__Source passage__:

In that case the addition of the "ipaddress" module is approved for 3.3, with a provisional caveat on the API details. I'm doing it that way because I think those remaining details can be better flushed out by the integration process (in particular, populating full module API reference documentation) than they could by another round of updates on the PEP and the ipaddr 3144 branch. At the very least: - the IP Interface API needs to move to a point where it more clearly *is* an IP Address and *has* an associated IP Network (rather than being the other way around) - IP Network needs to behave more like an ordered set of sequential IP Addresses (without sometimes behaving like an Address in its own right) - iterable APIs should consistently produce iterators (leaving users free to wrap list() around the calls if they want the concrete realisation) Initial maintainers will be me (for the semantically cleaner incarnation of the module API) and Peter (for the IPv4 and IPv6 correctness heavy lifting and ensuring any API updates only change the spelling of particular operations, such as adding a ".network." to some current operations on Interface objects, rather than reducing overall module functionality). This approach means we will still gain the key benefits of using the PyPI-tested ipaddr as a base (i.e. correct IP address parsing and generation, full coverage of the same set of supported operations) while exposing a simpler semantic model for new users that first encounter these concepts through the standard library module documentation: - IP Address as the core abstraction - IP Network as a container for IP Addresses - IP Interface as an IP Address with an associated IP Network Cheers, Nick. -- Nick Coghlan | ncoghlan@gmail.com | Brisbane, Australia
Just checking in: On Mon, Feb 20, 2012 at 5:48 PM, Nick Coghlan <ncoghlan@gmail.com> wrote:
At the very least: - the IP Interface API needs to move to a point where it more clearly *is* an IP Address and *has* an associated IP Network (rather than being the other way around)

__What this exercise asks__:
• 1. Translate into Spanish this sentence from the message about the ipaddress module: "I'm doing it that way because I think those remaining details can be better flushed out by the integration process (in particular, populating full module API reference documentation) than they could by another round of updates on the PEP and the ipaddr 3144 branch."
• 2. Write out everything in the records from the line containing "Woreczek na biżuterię T5009r" down to the last line of the records. Leave out the picture markers.

__Record extracts__:
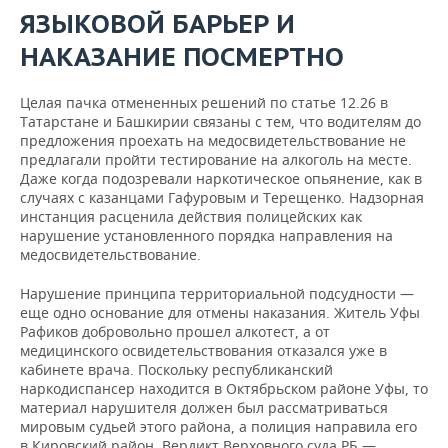
ЯЗЫКОВОЙ БАРЬЕР И
НАКАЗАНИЕ ПОСМЕРТНО
Целая пачка отмененных решений по статье 12.26 в
Татарстане и Башкирии связаны с тем, что водителям до
предложения проехать на медосвидетельствование не
предлагали пройти тестирование на алкоголь на месте.
Даже когда подозревали наркотическое опьянение, как в
случаях с казанцами Гафуровым и Терещенко. Надзорная
инстанция расценила действия полицейских как
нарушение установленного порядка направления на
медосвидетельствование.
Нарушение принципа территориальной подсудности —
еще одно основание для отмены наказания. Житель Уфы
Рафиков добровольно прошел алкотест, а от
медицинского освидетельствования отказался уже в
кабинете врача. Поскольку республиканский
наркодиспансер находится в Октябрьском районе Уфы, то
материал нарушителя должен был рассматриваться
мировым судьей этого района, а полиция направила его
в Кировский район. Вердикт Верховного суда РБ —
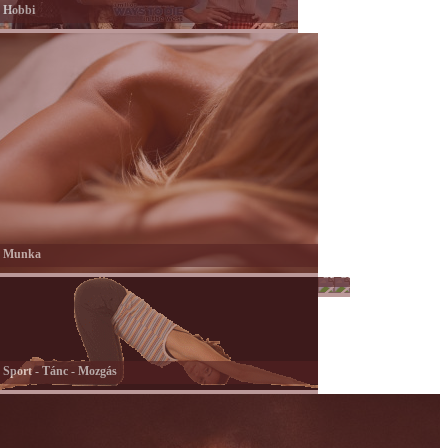
Hobbi
Munka
Színes
Önkéntesség
nagyvilág
Sport - Tánc - Mozgás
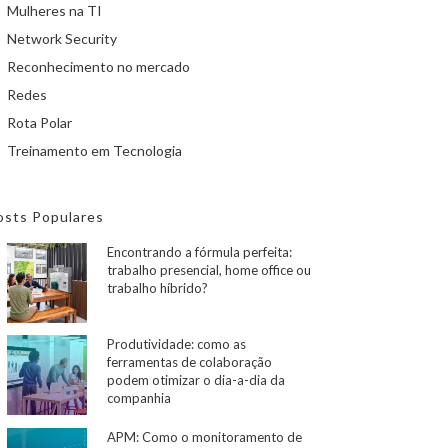
Mulheres na TI
Network Security
Reconhecimento no mercado
Redes
Rota Polar
Treinamento em Tecnologia
osts Populares
Encontrando a fórmula perfeita:
trabalho presencial, home office ou
trabalho híbrido?
Produtividade: como as
ferramentas de colaboração
podem otimizar o dia-a-dia da
companhia
APM: Como o monitoramento de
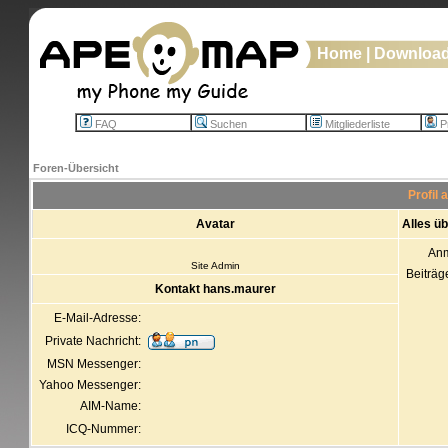
Home
|
Downloa
FAQ
Suchen
Mitgliederliste
Pr
Foren-Übersicht
Profil
Avatar
Alles ü
An
Site Admin
Beiträg
Kontakt hans.maurer
E-Mail-Adresse:
Private Nachricht:
MSN Messenger:
Yahoo Messenger:
AIM-Name:
ICQ-Nummer:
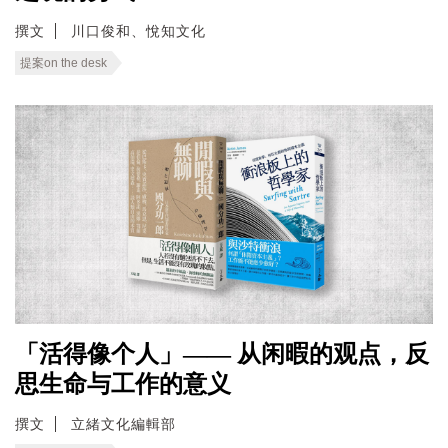
撰文
川口俊和、悅知文化
提案on the desk
「活得像个人」—— 从闲暇的观点，反
思生命与工作的意义
撰文
立緒文化編輯部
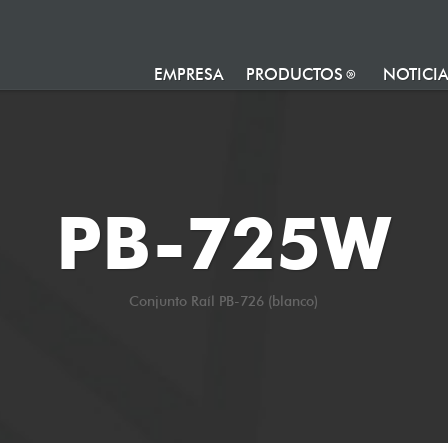
EMPRESA
PRODUCTOS
NOTICI
PB-725W
Conjunto Raíl PB-726 (blanco)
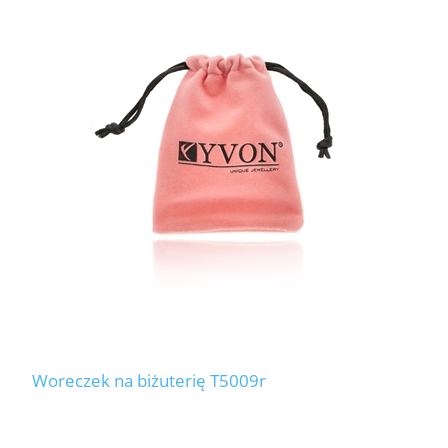
Woreczek na biżuterię T5009r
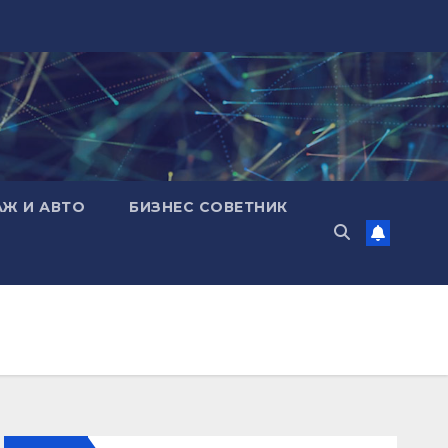
АЖ И АВТО
БИЗНЕС СОВЕТНИК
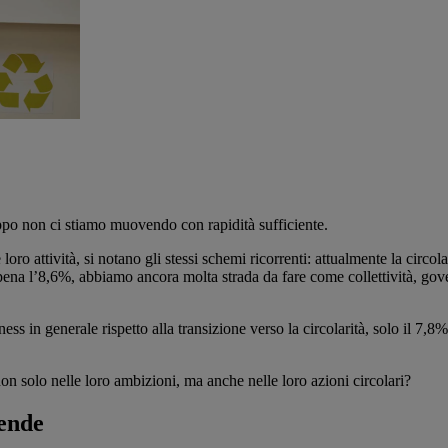
oppo non ci stiamo muovendo con rapidità sufficiente.
ro attività, si notano gli stessi schemi ricorrenti: attualmente la circol
ena l’8,6%, abbiamo ancora molta strada da fare come collettività, go
ess in generale rispetto alla transizione verso la circolarità, solo il 7,
n solo nelle loro ambizioni, ma anche nelle loro azioni circolari?
iende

__Responses__:
• 1. Lo hago de esa manera porque creo que esos detalles restantes pueden pulirse mejor mediante el proceso de integración (en particular, al completar la documentación de referencia completa de la API del módulo) que con otra ronda de actualizaciones del PEP y de la rama ipaddr 3144.

• 2.
Woreczek na biżuterię T5009r
АЖ И АВТО
БИЗНЕС СОВЕТНИК
oppo non ci stiamo muovendo con rapidità sufficiente.
ro attività, si notano gli stessi schemi ricorrenti: attualmente la circol
ena l’8,6%, abbiamo ancora molta strada da fare come collettività, go
ess in generale rispetto alla transizione verso la circolarità, solo il 7,
n solo nelle loro ambizioni, ma anche nelle loro azioni circolari?
iende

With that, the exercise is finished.